Collected data
==*==

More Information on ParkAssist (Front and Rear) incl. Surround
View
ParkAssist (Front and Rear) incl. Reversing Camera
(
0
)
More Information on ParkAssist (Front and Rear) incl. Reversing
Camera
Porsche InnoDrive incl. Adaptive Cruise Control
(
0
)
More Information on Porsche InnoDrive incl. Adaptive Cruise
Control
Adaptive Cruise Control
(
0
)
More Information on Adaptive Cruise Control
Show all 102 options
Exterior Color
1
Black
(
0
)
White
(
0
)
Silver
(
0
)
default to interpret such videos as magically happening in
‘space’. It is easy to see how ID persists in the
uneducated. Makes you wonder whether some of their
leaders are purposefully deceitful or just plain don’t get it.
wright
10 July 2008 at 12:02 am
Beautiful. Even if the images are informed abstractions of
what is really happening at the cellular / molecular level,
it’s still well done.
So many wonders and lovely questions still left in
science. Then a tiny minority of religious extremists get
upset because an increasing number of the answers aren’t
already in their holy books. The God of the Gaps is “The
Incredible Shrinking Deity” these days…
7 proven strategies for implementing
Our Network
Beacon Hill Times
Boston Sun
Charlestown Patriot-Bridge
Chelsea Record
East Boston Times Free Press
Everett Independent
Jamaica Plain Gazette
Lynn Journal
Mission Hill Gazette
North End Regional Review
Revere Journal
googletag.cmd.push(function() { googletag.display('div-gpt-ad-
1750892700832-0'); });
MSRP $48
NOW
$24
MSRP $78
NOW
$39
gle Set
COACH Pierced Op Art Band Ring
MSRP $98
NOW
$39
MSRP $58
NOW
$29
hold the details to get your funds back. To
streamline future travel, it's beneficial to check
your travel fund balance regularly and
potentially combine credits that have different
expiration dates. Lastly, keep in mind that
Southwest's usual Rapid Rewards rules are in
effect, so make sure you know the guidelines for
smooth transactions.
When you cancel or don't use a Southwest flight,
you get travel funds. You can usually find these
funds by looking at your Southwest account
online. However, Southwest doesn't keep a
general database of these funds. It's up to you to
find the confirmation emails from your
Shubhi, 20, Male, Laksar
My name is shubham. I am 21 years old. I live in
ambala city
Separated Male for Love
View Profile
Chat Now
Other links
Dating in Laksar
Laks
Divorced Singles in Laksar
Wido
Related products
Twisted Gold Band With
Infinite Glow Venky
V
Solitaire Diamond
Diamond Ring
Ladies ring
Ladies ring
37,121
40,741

==*==

- _Exercise requirements_
Print the text of every item above line for line, keeping each word, number and mark unchanged.

- _Output_
More Information on ParkAssist (Front and Rear) incl. Surround
View
ParkAssist (Front and Rear) incl. Reversing Camera
(
0
)
More Information on ParkAssist (Front and Rear) incl. Reversing
Camera
Porsche InnoDrive incl. Adaptive Cruise Control
(
0
)
More Information on Porsche InnoDrive incl. Adaptive Cruise
Control
Adaptive Cruise Control
(
0
)
More Information on Adaptive Cruise Control
Show all 102 options
Exterior Color
1
Black
(
0
)
White
(
0
)
Silver
(
0
)
default to interpret such videos as magically happening in
‘space’. It is easy to see how ID persists in the
uneducated. Makes you wonder whether some of their
leaders are purposefully deceitful or just plain don’t get it.
wright
10 July 2008 at 12:02 am
Beautiful. Even if the images are informed abstractions of
what is really happening at the cellular / molecular level,
it’s still well done.
So many wonders and lovely questions still left in
science. Then a tiny minority of religious extremists get
upset because an increasing number of the answers aren’t
already in their holy books. The God of the Gaps is “The
Incredible Shrinking Deity” these days…
7 proven strategies for implementing
Our Network
Beacon Hill Times
Boston Sun
Charlestown Patriot-Bridge
Chelsea Record
East Boston Times Free Press
Everett Independent
Jamaica Plain Gazette
Lynn Journal
Mission Hill Gazette
North End Regional Review
Revere Journal
googletag.cmd.push(function() { googletag.display('div-gpt-ad-
1750892700832-0'); });
MSRP $48
NOW
$24
MSRP $78
NOW
$39
gle Set
COACH Pierced Op Art Band Ring
MSRP $98
NOW
$39
MSRP $58
NOW
$29
hold the details to get your funds back. To
streamline future travel, it's beneficial to check
your travel fund balance regularly and
potentially combine credits that have different
expiration dates. Lastly, keep in mind that
Southwest's usual Rapid Rewards rules are in
effect, so make sure you know the guidelines for
smooth transactions.
When you cancel or don't use a Southwest flight,
you get travel funds. You can usually find these
funds by looking at your Southwest account
online. However, Southwest doesn't keep a
general database of these funds. It's up to you to
find the confirmation emails from your
Shubhi, 20, Male, Laksar
My name is shubham. I am 21 years old. I live in
ambala city
Separated Male for Love
View Profile
Chat Now
Other links
Dating in Laksar
Laks
Divorced Singles in Laksar
Wido
Related products
Twisted Gold Band With
Infinite Glow Venky
V
Solitaire Diamond
Diamond Ring
Ladies ring
Ladies ring
37,121
40,741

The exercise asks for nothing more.